SETI@Home Revisits Its 100 Best Signals
cmbrothe writes "The Planetary Society is running an article about SETI@Home's plan to revisit its 100 most promising signal candidates. The article also outlines the criteria for selecting the candidates."
score= N*(bv-bv0)*exp(0.5*(bv-bv_sun)^2)/(par+0.01)^3
where
N is a normalizing factor, 1.65x10^7
bv is b-v color
bv0 is b-v color of the bluest star in the catalog (-0.41)
bv_sun is the b-v color of the sun (+0.65)
par is the parallax in milliarcseconds
How exactly do you test the validity of a formula like this?
I can't believe that people are still looking for signs of extraterrestrial intelligence, hooing to make contact one day.
Stanislaw Lem once described the window of contact as the tiny amount of time in a planet's life that an intelligent life form has to evolve far enough to create enough noise around their planet that will be picked up as non-static background noise, until its civilisation dies the entroy death.
Even if we picked up something now, it would only be a tiny flicker of something that existed millions of years ago, with no hope of us ever meeting whoever created this glimpse of order in the chaos of the universe.
We are alone out there. Confined by the same rules that hold our universe together into a tiny section of space and time. The best we can hope for is to become nomads, travelling to near systems in the hope of making them inhabitable when this sun gives out. If we haven't fallen into the ashes until then.
Very noble of you. Among other things, I have spent my own time, not my computer's, working on cures for cancer. (Right now I'm back at school.) I could have been earning much better money pushing paper--actually, I took a 25% pay cut to do cancer research.
You know what? I was running SETI@Home on my computer at the time. And I don't feel guilty about it. Maybe there was a better use for those cycles, but I think of it as a sort of hobby for my computer. People who spend their spare time watching football, or playing with electric trains, or painting--forget what their computers are doing, shouldn't they be working on 'more relevant' problems?
Breast cancer killed my best friend's mother this summer. I would love to see a cure for cancer, as well as for any number of other diseases--Alzheimer's runs in my family, and my uncle has diabetes. But if fear of death is to set all of our priorities, leaving no room for a sense of wonder and exploration--what's the point of living?
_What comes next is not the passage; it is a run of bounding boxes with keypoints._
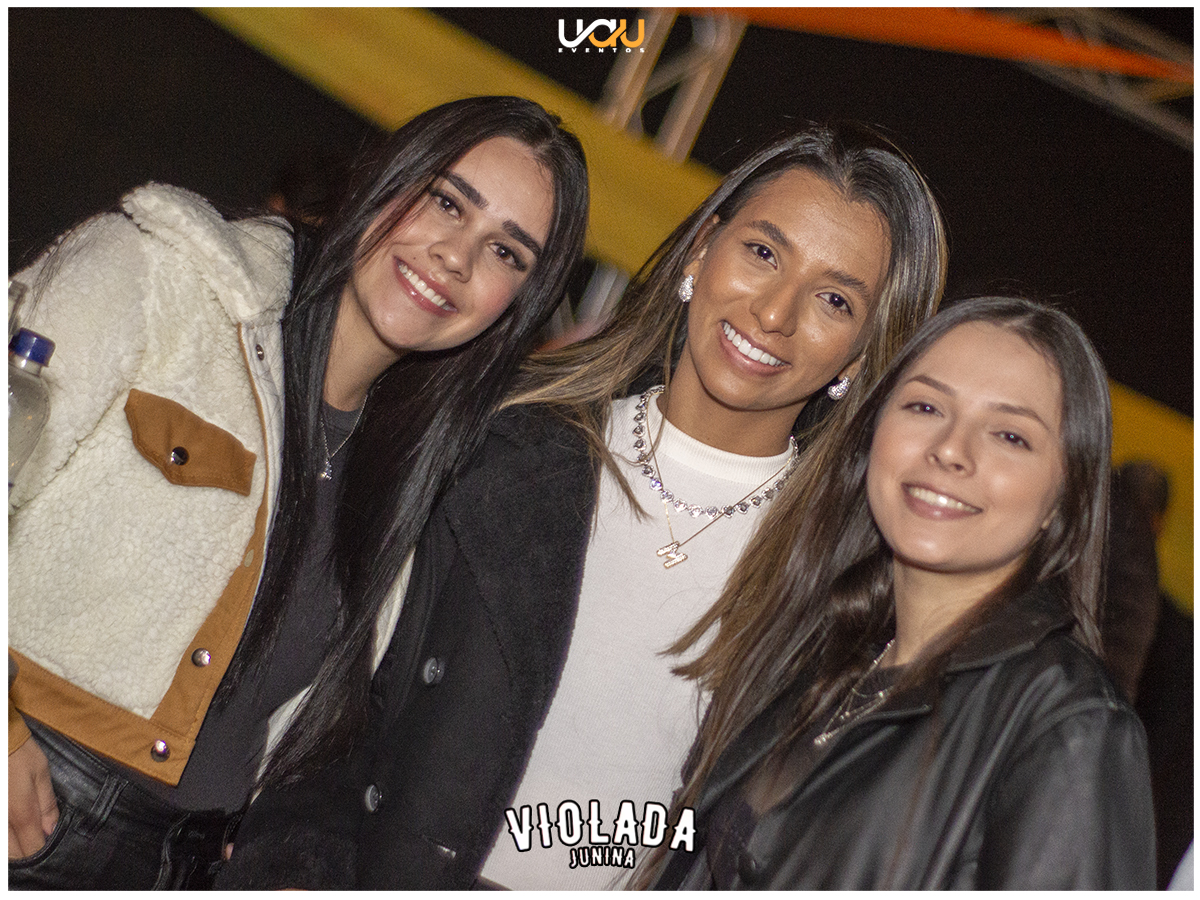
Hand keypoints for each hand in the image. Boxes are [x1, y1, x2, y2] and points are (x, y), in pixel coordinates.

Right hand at [8, 738, 58, 857]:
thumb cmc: (18, 753)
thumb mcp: (41, 774)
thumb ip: (46, 805)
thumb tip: (51, 831)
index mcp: (21, 813)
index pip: (32, 848)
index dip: (42, 853)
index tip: (50, 849)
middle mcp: (1, 822)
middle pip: (13, 854)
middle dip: (26, 854)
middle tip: (37, 841)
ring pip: (2, 848)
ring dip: (13, 848)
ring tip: (25, 835)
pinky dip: (5, 840)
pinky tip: (11, 830)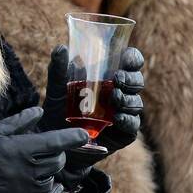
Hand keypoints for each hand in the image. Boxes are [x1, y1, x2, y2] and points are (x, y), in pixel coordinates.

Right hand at [0, 106, 89, 192]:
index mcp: (20, 148)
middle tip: (48, 151)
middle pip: (57, 161)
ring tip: (40, 169)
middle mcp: (26, 170)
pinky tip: (50, 188)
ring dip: (50, 174)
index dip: (74, 137)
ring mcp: (24, 192)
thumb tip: (38, 111)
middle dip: (56, 154)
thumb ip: (19, 122)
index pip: (56, 141)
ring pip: (51, 181)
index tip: (84, 135)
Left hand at [41, 44, 144, 158]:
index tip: (127, 57)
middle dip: (132, 78)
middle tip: (118, 78)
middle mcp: (119, 94)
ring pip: (136, 103)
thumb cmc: (58, 112)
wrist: (56, 144)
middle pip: (137, 81)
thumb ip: (58, 70)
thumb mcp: (56, 90)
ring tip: (115, 98)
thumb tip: (61, 47)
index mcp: (108, 78)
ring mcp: (122, 114)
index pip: (129, 63)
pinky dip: (128, 120)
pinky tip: (118, 118)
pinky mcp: (123, 134)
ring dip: (128, 99)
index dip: (133, 58)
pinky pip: (132, 126)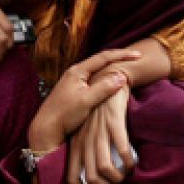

If you really want to help people in a tangible way, please--go out and give blood. Not just after a terrorist attack, but every two months. Or volunteer at a food bank. Not just at Thanksgiving, or Christmas, but year round. Write a cheque to a charitable organization. If you can't afford that, write a letter to your government representative--tell them what their funding priorities should be.